Nikiwa acts as the OAuth authorization server. The flow is standard OAuth 2.0 authorization code with PKCE (`S256`), so it works with any compliant MCP client, and clients that support dynamic registration need no pre-registration.

The relevant endpoints, advertised through standard discovery metadata, are:

| Endpoint                                    | Purpose                                    |
| ------------------------------------------- | ------------------------------------------ |
| `/.well-known/oauth-protected-resource/mcp` | Points clients at the authorization server |
| `/.well-known/oauth-authorization-server`   | Authorization server metadata (RFC 8414)   |
| `/oauth/register`                           | Dynamic client registration                |
| `/oauth/authorize`                          | Authorization and consent                  |
| `/oauth/token`                              | Token exchange                             |

<Note>
  With OAuth you never paste a token into your client.
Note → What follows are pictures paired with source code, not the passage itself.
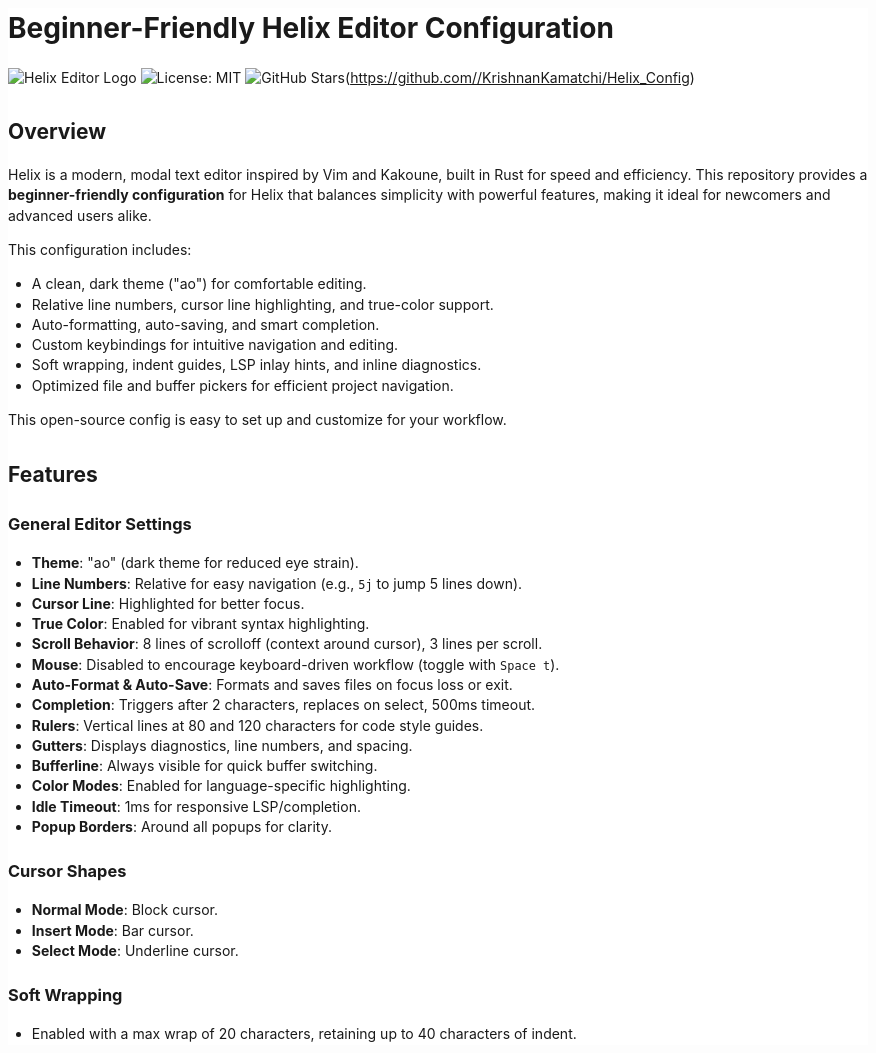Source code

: # Beginner-Friendly Helix Editor Configuration

![Helix Editor Logo](https://img.shields.io/badge/Helix-Editor-blueviolet?style=flat-square&logo=helix) 
![License: MIT](https://img.shields.io/badge/License-MIT-yellow.svg)
![GitHub Stars](https://img.shields.io/github/stars/KrishnanKamatchi/Helix_Config?style=social)(https://github.com//KrishnanKamatchi/Helix_Config)  

## Overview

Helix is a modern, modal text editor inspired by Vim and Kakoune, built in Rust for speed and efficiency. This repository provides a **beginner-friendly configuration** for Helix that balances simplicity with powerful features, making it ideal for newcomers and advanced users alike.

This configuration includes:
- A clean, dark theme ("ao") for comfortable editing.
- Relative line numbers, cursor line highlighting, and true-color support.
- Auto-formatting, auto-saving, and smart completion.
- Custom keybindings for intuitive navigation and editing.
- Soft wrapping, indent guides, LSP inlay hints, and inline diagnostics.
- Optimized file and buffer pickers for efficient project navigation.

This open-source config is easy to set up and customize for your workflow.

## Features

### General Editor Settings
- **Theme**: "ao" (dark theme for reduced eye strain).
- **Line Numbers**: Relative for easy navigation (e.g., `5j` to jump 5 lines down).
- **Cursor Line**: Highlighted for better focus.
- **True Color**: Enabled for vibrant syntax highlighting.
- **Scroll Behavior**: 8 lines of scrolloff (context around cursor), 3 lines per scroll.
- **Mouse**: Disabled to encourage keyboard-driven workflow (toggle with `Space t`).
- **Auto-Format & Auto-Save**: Formats and saves files on focus loss or exit.
- **Completion**: Triggers after 2 characters, replaces on select, 500ms timeout.
- **Rulers**: Vertical lines at 80 and 120 characters for code style guides.
- **Gutters**: Displays diagnostics, line numbers, and spacing.
- **Bufferline**: Always visible for quick buffer switching.
- **Color Modes**: Enabled for language-specific highlighting.
- **Idle Timeout**: 1ms for responsive LSP/completion.
- **Popup Borders**: Around all popups for clarity.

### Cursor Shapes
- **Normal Mode**: Block cursor.
- **Insert Mode**: Bar cursor.
- **Select Mode**: Underline cursor.

### Soft Wrapping
- Enabled with a max wrap of 20 characters, retaining up to 40 characters of indent.
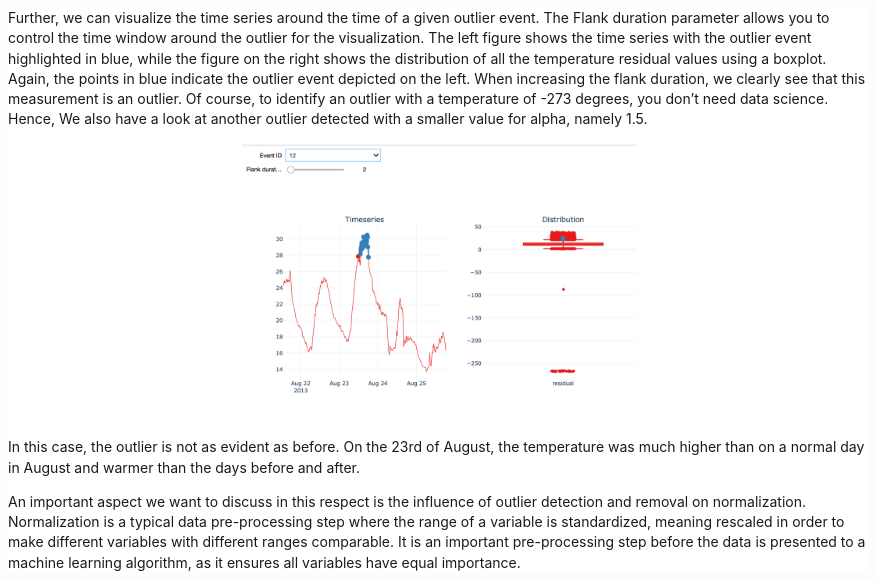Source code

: Further, we can visualize the time series around the time of a given outlier event. The Flank duration parameter allows you to control the time window around the outlier for the visualization. The left figure shows the time series
with the outlier event highlighted in blue, while the figure on the right shows the distribution of all the temperature residual values using a boxplot. Again, the points in blue indicate the outlier event depicted on the left. When increasing the flank duration, we clearly see that this measurement is an outlier. Of course,
to identify an outlier with a temperature of -273 degrees, you don’t need data science. Hence, We also have a look at another outlier detected with a smaller value for alpha, namely 1.5.

<center><img src="./img/SK_specific/TSP_figure11.png" width="400" class="center" /></center>

In this case, the outlier is not as evident as before.
On the 23rd of August, the temperature was much higher than on a normal day in August and warmer than the days before and after.

An important aspect we want to discuss in this respect is the influence of outlier detection and removal on normalization. Normalization is a typical data pre-processing step where the range of a variable is standardized,
meaning rescaled in order to make different variables with different ranges comparable. It is an important pre-processing step before the data is presented to a machine learning algorithm, as it ensures all variables have equal importance.
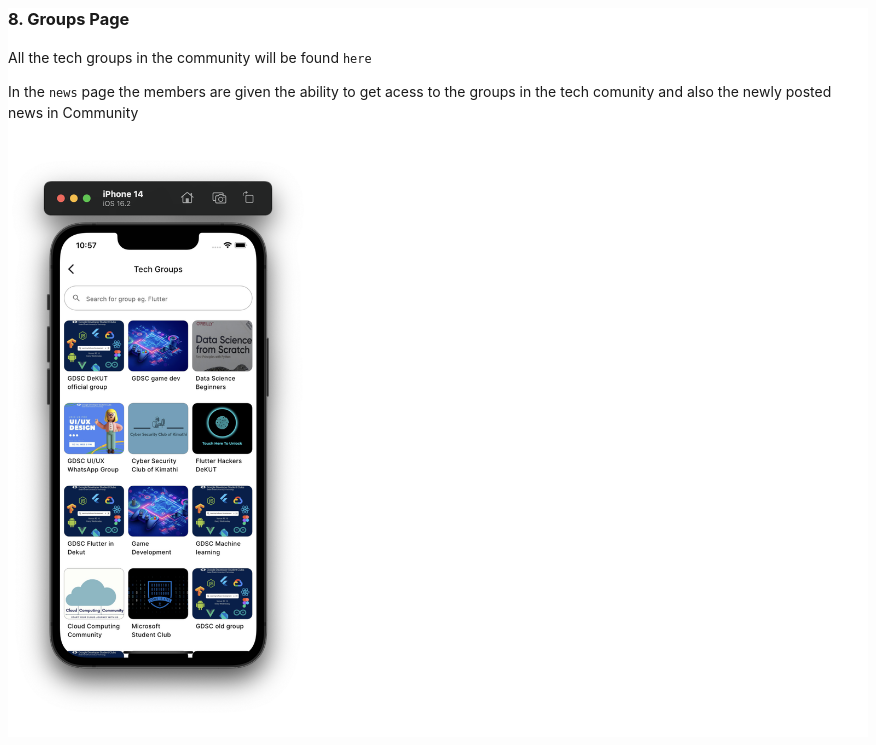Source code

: ### 8. Groups Page
All the tech groups in the community will be found  `here`

In the `news` page the members are given the ability to get acess to the groups in the tech comunity and also the newly posted news in Community

<div style="display: flex;">
    <img src="Assets/group_page.png" alt="Event" width= 300 height= 600>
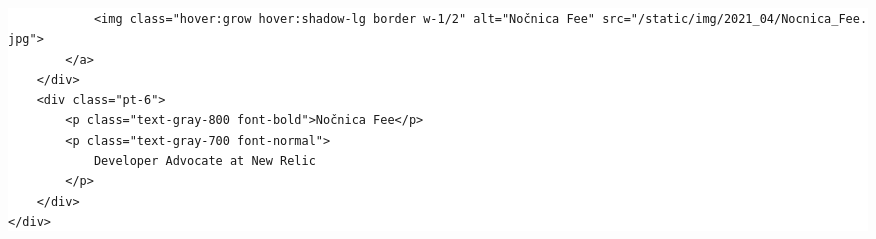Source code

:                 <img class="hover:grow hover:shadow-lg border w-1/2" alt="Nočnica Fee" src="/static/img/2021_04/Nocnica_Fee.jpg">
            </a>
        </div>
        <div class="pt-6">
            <p class="text-gray-800 font-bold">Nočnica Fee</p>
            <p class="text-gray-700 font-normal">
                Developer Advocate at New Relic
            </p>
        </div>
    </div>
   </main>
</section>
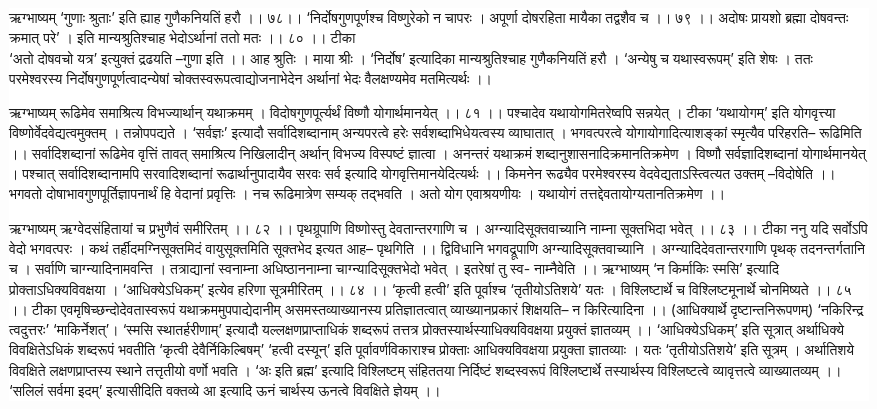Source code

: ऋग्भाष्यम्
‘गुणाः श्रुताः’ इति ह्याह गुणैकनियतिं हरौ ।। ७८।।
‘निर्दोषगुणपूर्णश्च विष्णुरेको न चापरः । 
अपूर्णा दोषरहिता मायैका तद्वशैव च ।। ७९ ।। 
अदोषः प्रायशो ब्रह्मा दोषवन्तः क्रमात् परे’ ।
इति मान्यश्रुतिश्चाह भेदोऽर्थानां ततो मतः ।। ८० ।। 
टीका  
‘अतो दोषवचो यत्र’ इत्युक्तं द्रढयति –गुणा इति ।। आह श्रुतिः । माया श्रीः । ‘निर्दोष’ इत्यादिका मान्यश्रुतिश्चाह गुणैकनियतिं हरौ । ‘अन्येषु च यथास्वरूपम्’ इति शेषः । ततः परमेश्वरस्य निर्दोषगुणपूर्णत्वादन्येषां चोक्तस्वरूपत्वाद्योजनाभेदेन अर्थानां भेदः वैलक्षण्यमेव मतमित्यर्थः ।।

ऋग्भाष्यम्
रूढिमेव समाश्रित्य विभज्यार्थान् यथाक्रमम् । 
विदोषगुणपूर्त्यर्थं विष्णौ योगार्थमानयेत् ।। ८१ ।।
पश्चादेव यथायोगमितरेष्वपि सन्नयेत् । 
टीका
‘यथायोगम्’ इति योगवृत्त्या विष्णोर्वेदवेद्यत्वमुक्तम् । तन्नोपपद्यते । ‘सर्वज्ञः’ इत्यादौ सर्वादिशब्दानाम् अन्यपरत्वे हरेः सर्वशब्दाभिधेयत्वस्य व्याघातात् । भगवत्परत्वे योगायोगादित्याशङ्कां स्मृत्यैव परिहरति– रूढिमिति ।। सर्वादिशब्दानां रूढिमेव वृत्तिं तावत् समाश्रित्य निखिलादीन् अर्थान् विभज्य विस्पष्टं ज्ञात्वा । अनन्तरं यथाक्रमं शब्दानुशासनादिक्रमानतिक्रमेण । विष्णौ सर्वज्ञादिशब्दानां योगार्थमानयेत् । पश्चात् सर्वादिशब्दानामपि सरवादिशब्दानां रूढार्थानुपादायैव सरवः सर्व इत्यादि योगवृत्तिमानयेदित्यर्थः ।। 
किमनेन रूढ्यैव परमेश्वरस्य वेदवेद्यताऽस्त्वित्यत उक्तम् –विदोषेति ।। भगवतो दोषाभावगुणपूर्तिज्ञापनार्थं हि वेदानां प्रवृत्तिः । नच रूढिमात्रेण सम्यक् तद्भवति । अतो योग एवाश्रयणीयः । यथायोगं तत्तद्देवतायोग्यतानतिक्रमेण ।।

ऋग्भाष्यम्
ऋग्वेदसंहितायां च प्रभुणैवं समीरितम्       ।। ८२ ।।
पृथग्रूपाणि विष्णोस्तु देवतान्तरगाणि च । 
अग्न्यादिसूक्तवाच्यानि नाम्ना सूक्तभिदा भवेत् ।। ८३ ।।
टीका
ननु यदि सर्वोऽपि वेदो भगवत्परः । कथं तर्हीदमग्निसूक्तमिदं वायुसूक्तमिति सूक्तभेद इत्यत आह– पृथगिति ।। द्विविधानि भगवद्रूपाणि अग्न्यादिसूक्तवाच्यानि ।
अग्न्यादिदेवतान्तरगाणि पृथक् तदनन्तर्गतानि च । सर्वाणि चाग्न्यादिनामवन्ति ।
तत्राद्यानां स्वनाम्ना अधिष्ठाननाम्ना चाग्न्यादिसूक्तभेदो भवेत् । इतरेषां तु स्व-
नाम्नैवेति ।।
ऋग्भाष्यम्
‘न किर्माकिः स्मसि’ इत्यादि प्रोक्ताऽधिक्यविवक्षया । 
‘आधिक्येऽधिकम्’ इत्येव हरिणा सूत्रमीरितम्   ।। ८४ ।। 
‘कृत्वी हत्वी’ इति पूर्वाश्च ‘तृतीयोऽतिशये’ यतः ।
 विश्लिष्टार्थे च विश्लिष्टमूनार्थे चोनमिष्यते       ।। ८५ ।।
टीका
एवमृषिच्छन्दोदेवतास्वरूपं यथाक्रममुपपाद्येदानीम् असमस्तव्याख्यानस्य प्रतिज्ञातत्वात् व्याख्यानप्रकारं शिक्षयति– न किरित्यादिना ।। 
(आधिक्यार्थे दृष्टान्तनिरूपणम्)
‘नकिरिन्द्र त्वदुत्तरः’ ‘माकिर्नेशत्’। ‘स्मसि स्थातर्हरीणाम्’ इत्यादौ यल्लक्षणप्राप्ताधिकं शब्दरूपं तत्तत्र प्रोक्तस्यार्थस्याधिक्यविवक्षया प्रयुक्तं ज्ञातव्यम् ।। 
‘आधिक्येऽधिकम्’ इति सूत्रात् अर्थाधिक्ये विवक्षितेऽधिकं शब्दरूपं भवतीति ‘कृत्वी देवैर्निकिल्बिषम्’ ‘हत्वी दस्यून्’ इति पूर्वावर्णविकाराश्च प्रोक्ताः आधिक्यविवक्षया प्रयुक्ता ज्ञातव्याः । यतः ‘तृतीयोऽतिशये’ इति सूत्रम् । अर्थातिशये विवक्षिते लक्षणप्राप्तस्य स्थाने तत्तृतीयो वर्णो भवति । 
 ‘अः इति ब्रह्म’ इत्यादि विश्लिष्टम् संहिततया निर्दिष्टं शब्दस्वरूपं विश्लिष्टार्थे तस्यार्थस्य विश्लिष्टत्वे व्यावृत्तत्वे व्याख्यातव्यम् ।।
 ‘सलिलं सर्वमा इदम्’ इत्यासीदिति वक्तव्ये आ इत्यादि ऊनं चार्थस्य ऊनत्वे विवक्षिते ज्ञेयम् ।।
The browser-based consent handles it. Login and approval happen on `nikiwa.com`, and the client only ever receives a short-lived access token.
</Note>

## Use your assistant

Once connected, ask naturally and let the assistant call Nikiwa. For example: "Use Nikiwa to check the risk score and top counterparties of `0xd8dA6BF26964aF9D7eEd9e03E53415D37aA96045` on Ethereum."

## Prefer a key?

For non-interactive clients such as scripts, servers, and self-hosted agents, where a browser consent flow is awkward, authenticate with a static [API key](/mcp/api-keys) instead.